ALPINISME - « Nous misons sur la pré-acclimatation en tente hypoxique »

La famille Bouka, le père Zouzar, ses deux fils Raïs et Raj Alexandre, entamera dans une dizaine de jours, la deuxième ascension du Mont Everest.


Comment allez-vous aborder l’ascension cette fois-ci ? 

Notre approche sera différente, surtout grâce à une pré-acclimatation avec des tentes hypoxiques. Depuis environ 50 jours avant notre départ pour le Népal, nous dormons dans ces tentes qui produisent progressivement les conditions de haute altitude. Chaque nuit, nous augmentons l’altitude simulée. Par exemple, la nuit dernière, j’ai fait une sorte de « rotation virtuelle » jusqu’ aux camps 1 et 2, en dormant à une altitude simulée de 6 500 m. L’idée est d’habituer le corps au manque d’oxygène avant même d’arriver dans l’Himalaya.

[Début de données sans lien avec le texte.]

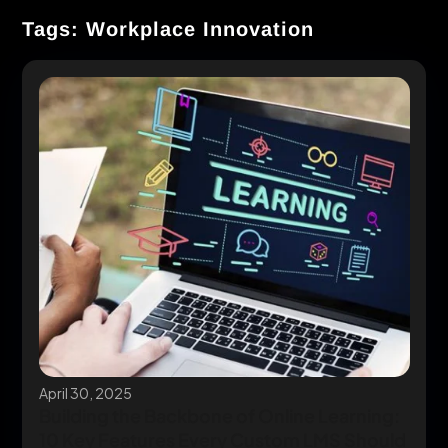
Tags: Workplace Innovation
April 30, 2025
Building the Backbone of Online Learning:
10 Key Features Every Custom LMS Should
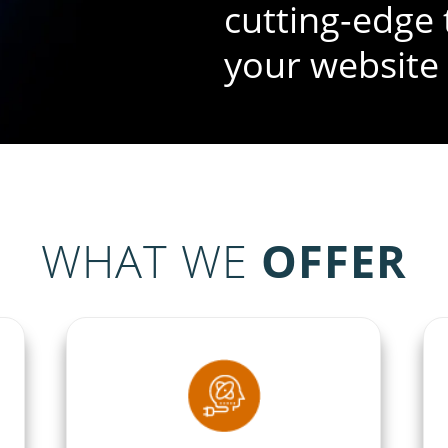
cutting-edge 
your website
WHAT WE
OFFER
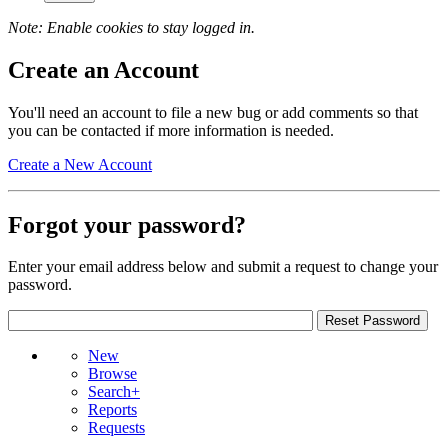
Note: Enable cookies to stay logged in.
Create an Account
You'll need an account to file a new bug or add comments so that
you can be contacted if more information is needed.
Create a New Account
Forgot your password?
Enter your email address below and submit a request to change your
password.
New
Browse
Search+
Reports
Requests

Normalement, cela doit nous permettre d’arriver mieux préparés et de gagner du temps sur l’acclimatation sur place. Mais cette méthode rend aussi notre préparation ici en Autriche très exigeante. Autre différence importante cette année, avant l’Everest, nous allons gravir le Mera Peak, qui culmine à 6 476 m. Le but est de vérifier si notre préparation sous tente hypoxique fonctionne réellement. Si ce n’est pas suffisant, nous pourrons y prolonger l’acclimatation, ensuite sur l’Everest. C’est aussi un bon test général pour voir comment nous nous sentons physiquement et mentalement. Après cela, nous rejoindrons l’Everest Base Camp, puis nous attendrons la bonne fenêtre météo pour lancer la tentative vers le sommet.

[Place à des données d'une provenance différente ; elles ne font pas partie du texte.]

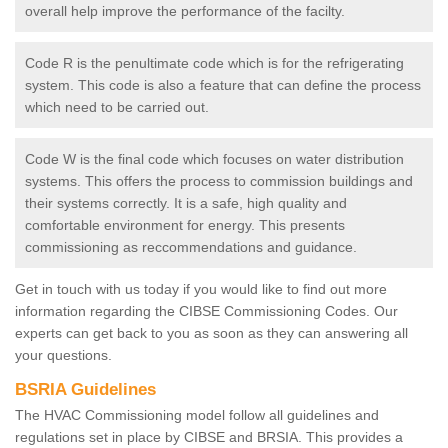
overall help improve the performance of the facilty.
Code R is the penultimate code which is for the refrigerating
system. This code is also a feature that can define the process
which need to be carried out.
Code W is the final code which focuses on water distribution
systems. This offers the process to commission buildings and
their systems correctly. It is a safe, high quality and
comfortable environment for energy. This presents
commissioning as reccommendations and guidance.
Get in touch with us today if you would like to find out more
information regarding the CIBSE Commissioning Codes. Our
experts can get back to you as soon as they can answering all
your questions.
BSRIA Guidelines
The HVAC Commissioning model follow all guidelines and
regulations set in place by CIBSE and BRSIA. This provides a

Comment allez-vous combattre le froid glacial ?

Le froid sur le Mont Everest est une bataille constante, dès le camp de base. Beaucoup pensent que la vraie difficulté commence seulement plus haut. Les nuits sont dures, l’air est très sec, les températures passent largement sous zéro. Plus nous montons, plus cela devient extrême. Dans les camps supérieurs, nous pouvons avoir -25 à -40 °C, parfois pire. Mais souvent, le vrai problème, c’est le vent. Avec des rafales de 40 à 70 km/h, la température ressentie peut tomber vers -40 à -50 °C. Nous le sentons entrer dans les gants, les chaussures, sur le visage, même avec un très bon équipement. L’an dernier, mon expédition s’est arrêtée à cause d’engelures. Donc cette fois, je prends des précautions supplémentaires. J’utiliserai des semelles chauffantes intégrées dans mes chaussures d’altitude pour mieux protéger les pieds. Notre stratégie contre le froid repose sur plusieurs choses : un bon système de couches, une protection totale contre le vent, rester sec, bien manger, bien s’hydrater, surveiller les extrémités et garder un rythme intelligent.